- **Task requirements**
• A. In the passage on TCP and UDP, swap "scientists" for "researchers" and write out the part from "The TCP vs UDP" to "as RFC 9293).".
• B. According to the passage on TCP and UDP, what does a UDP datagram consist of?

- **Text shown**
With version 3, HTTP moves from TCP-based to UDP-based connections. As a result, the entire underlying structure of network communication changes.

The TCP vs UDP Protocols

Like UDP, TCP (Transmission Control Protocol) is not a new transport protocol. It was created by two DARPA scientists in 1974 (first documented as RFC 675; the current version is standardized as RFC 9293).

It uses a different, connection-oriented, reliable approach to data transport that's slower than the connectionless and fast but unreliable UDP. With UDP, we don't know whether the packet has been delivered as it has no built-in feedback mechanism while with TCP, every dropped packet is retransmitted.

The diagram below shows the structure of a TCP packet and a UDP datagram side by side. For more information, see this TCP vs UDP comparison table by GeeksforGeeks:

Image source: The Network Encyclopedia

As you can see in the diagrams above, a TCP packet includes all the information necessary for performing the SYN/SYN-ACK/ACK handshake that establishes a reliable connection between the client and server. On the other hand, a UDP datagram only consists of a 64-bit header and the message.

The main advantage of UDP is its connectionless nature — as there's no established connection between the client and server, network packets can use different delivery routes. In this way, each packet can use the most optimal path that's available at that moment.

However, unlike TCP, UDP doesn't guarantee delivery, which is its main shortcoming. As it has no loss detection mechanism, if a datagram doesn't reach its destination, it's simply dropped. Plus, as packets are delivered independently of each other, they arrive at their destination out of order.

What Is QUIC Used For?

QUIC was created to replace TCP with a more flexible transport protocol with fewer performance issues, built-in security, and a faster adoption rate (we'll see this feature in detail in the Resistance to Protocol Ossification section below). It needs UDP as a lower-level transport protocol primarily because most devices only support TCP and UDP port numbers.

- **Provided information**

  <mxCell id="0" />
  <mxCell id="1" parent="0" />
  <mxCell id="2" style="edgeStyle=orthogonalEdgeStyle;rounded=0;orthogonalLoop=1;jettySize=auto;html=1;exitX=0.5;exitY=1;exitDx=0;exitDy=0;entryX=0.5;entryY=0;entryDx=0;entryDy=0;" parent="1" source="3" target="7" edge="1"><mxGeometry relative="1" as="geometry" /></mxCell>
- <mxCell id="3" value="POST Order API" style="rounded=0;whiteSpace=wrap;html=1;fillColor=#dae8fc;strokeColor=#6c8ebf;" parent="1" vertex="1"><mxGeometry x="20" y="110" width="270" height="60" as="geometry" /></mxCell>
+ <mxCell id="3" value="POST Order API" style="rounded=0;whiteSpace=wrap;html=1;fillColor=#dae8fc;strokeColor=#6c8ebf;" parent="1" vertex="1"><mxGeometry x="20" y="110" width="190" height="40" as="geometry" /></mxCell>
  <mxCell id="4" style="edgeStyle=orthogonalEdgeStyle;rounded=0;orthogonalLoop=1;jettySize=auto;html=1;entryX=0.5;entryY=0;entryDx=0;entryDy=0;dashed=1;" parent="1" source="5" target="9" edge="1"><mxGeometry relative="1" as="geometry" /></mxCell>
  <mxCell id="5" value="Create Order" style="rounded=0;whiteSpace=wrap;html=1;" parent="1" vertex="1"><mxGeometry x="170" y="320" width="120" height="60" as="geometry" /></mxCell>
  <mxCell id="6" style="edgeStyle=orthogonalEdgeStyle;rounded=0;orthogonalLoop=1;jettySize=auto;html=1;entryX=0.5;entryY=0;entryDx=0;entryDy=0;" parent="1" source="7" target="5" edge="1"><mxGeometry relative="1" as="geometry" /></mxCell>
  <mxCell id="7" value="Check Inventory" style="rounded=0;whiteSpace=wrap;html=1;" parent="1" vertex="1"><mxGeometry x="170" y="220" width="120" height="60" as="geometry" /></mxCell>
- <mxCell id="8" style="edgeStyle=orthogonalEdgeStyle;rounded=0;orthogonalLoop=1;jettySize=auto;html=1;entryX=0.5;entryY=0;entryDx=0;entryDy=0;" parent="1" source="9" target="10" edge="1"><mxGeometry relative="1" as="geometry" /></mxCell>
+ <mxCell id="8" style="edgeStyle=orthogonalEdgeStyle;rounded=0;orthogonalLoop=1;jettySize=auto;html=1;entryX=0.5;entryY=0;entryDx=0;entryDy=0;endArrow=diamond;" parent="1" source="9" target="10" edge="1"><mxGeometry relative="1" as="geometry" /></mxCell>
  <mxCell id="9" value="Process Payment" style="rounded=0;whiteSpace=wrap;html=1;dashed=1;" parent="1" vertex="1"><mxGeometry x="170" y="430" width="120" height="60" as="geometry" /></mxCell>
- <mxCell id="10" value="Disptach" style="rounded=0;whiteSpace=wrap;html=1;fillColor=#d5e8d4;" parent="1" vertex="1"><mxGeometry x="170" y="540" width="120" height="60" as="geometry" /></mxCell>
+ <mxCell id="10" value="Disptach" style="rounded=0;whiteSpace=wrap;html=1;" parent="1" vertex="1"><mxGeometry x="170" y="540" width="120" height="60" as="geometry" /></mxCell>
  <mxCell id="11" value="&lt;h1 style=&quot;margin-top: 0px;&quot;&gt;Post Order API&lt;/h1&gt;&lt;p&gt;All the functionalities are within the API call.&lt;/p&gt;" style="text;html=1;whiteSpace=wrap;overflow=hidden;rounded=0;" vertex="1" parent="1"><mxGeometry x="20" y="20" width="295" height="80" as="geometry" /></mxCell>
--
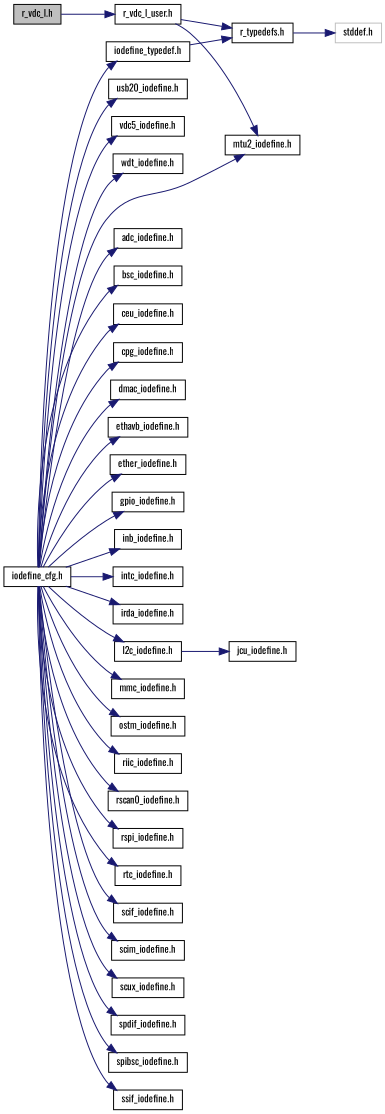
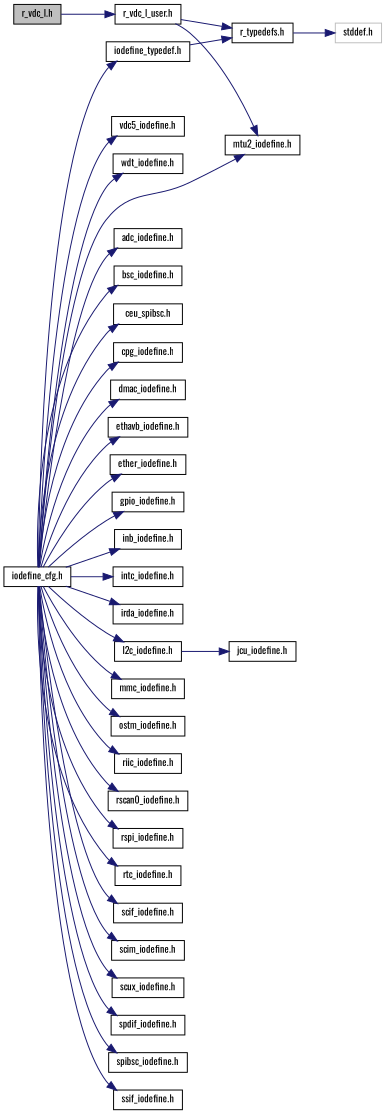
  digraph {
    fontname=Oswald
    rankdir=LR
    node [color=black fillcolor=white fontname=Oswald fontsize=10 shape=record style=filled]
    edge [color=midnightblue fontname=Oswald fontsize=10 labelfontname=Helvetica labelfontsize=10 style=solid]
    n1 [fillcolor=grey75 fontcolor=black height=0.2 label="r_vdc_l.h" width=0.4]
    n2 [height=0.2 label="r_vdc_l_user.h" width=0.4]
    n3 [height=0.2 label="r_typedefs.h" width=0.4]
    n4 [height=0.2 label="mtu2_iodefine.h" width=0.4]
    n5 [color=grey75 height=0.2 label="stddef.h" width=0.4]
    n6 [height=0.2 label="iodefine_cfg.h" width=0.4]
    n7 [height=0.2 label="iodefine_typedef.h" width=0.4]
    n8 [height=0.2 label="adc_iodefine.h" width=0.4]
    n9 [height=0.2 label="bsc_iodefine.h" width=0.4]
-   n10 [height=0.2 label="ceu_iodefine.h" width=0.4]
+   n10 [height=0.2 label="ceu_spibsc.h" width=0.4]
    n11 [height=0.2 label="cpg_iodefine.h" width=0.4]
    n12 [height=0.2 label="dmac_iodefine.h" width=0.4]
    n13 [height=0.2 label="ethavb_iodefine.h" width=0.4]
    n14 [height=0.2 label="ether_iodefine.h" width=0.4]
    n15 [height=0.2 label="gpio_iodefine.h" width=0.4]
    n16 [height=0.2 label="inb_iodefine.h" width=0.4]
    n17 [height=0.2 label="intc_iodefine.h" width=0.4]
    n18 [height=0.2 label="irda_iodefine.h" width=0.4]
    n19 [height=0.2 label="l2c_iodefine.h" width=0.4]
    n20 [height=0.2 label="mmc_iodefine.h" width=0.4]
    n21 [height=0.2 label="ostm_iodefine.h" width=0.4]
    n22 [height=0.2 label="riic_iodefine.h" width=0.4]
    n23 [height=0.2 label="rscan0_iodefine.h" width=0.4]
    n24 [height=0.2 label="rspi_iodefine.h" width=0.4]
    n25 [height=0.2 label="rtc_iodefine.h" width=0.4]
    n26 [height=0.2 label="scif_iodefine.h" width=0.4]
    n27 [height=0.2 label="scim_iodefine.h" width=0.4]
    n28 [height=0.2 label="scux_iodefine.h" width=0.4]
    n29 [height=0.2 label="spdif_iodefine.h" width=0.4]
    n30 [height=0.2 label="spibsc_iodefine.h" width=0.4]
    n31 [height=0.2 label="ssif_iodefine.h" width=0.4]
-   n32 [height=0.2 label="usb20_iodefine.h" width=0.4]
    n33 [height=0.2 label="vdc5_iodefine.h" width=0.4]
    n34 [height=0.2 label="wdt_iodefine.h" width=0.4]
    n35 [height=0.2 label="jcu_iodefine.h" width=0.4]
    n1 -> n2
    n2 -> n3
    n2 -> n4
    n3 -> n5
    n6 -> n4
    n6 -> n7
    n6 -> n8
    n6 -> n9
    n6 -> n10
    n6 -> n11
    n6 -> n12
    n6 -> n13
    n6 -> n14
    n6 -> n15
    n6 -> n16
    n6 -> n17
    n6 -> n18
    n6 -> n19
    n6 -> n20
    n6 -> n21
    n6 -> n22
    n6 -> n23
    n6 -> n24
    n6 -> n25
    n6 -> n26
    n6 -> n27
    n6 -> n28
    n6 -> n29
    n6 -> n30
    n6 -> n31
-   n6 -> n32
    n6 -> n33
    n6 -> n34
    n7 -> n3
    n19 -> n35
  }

- **Expected responses**
• A.
The TCP vs UDP Protocols

Like UDP, TCP (Transmission Control Protocol) is not a new transport protocol. It was created by two DARPA researchers in 1974 (first documented as RFC 675; the current version is standardized as RFC 9293).

• B. A 64-bit header and the message.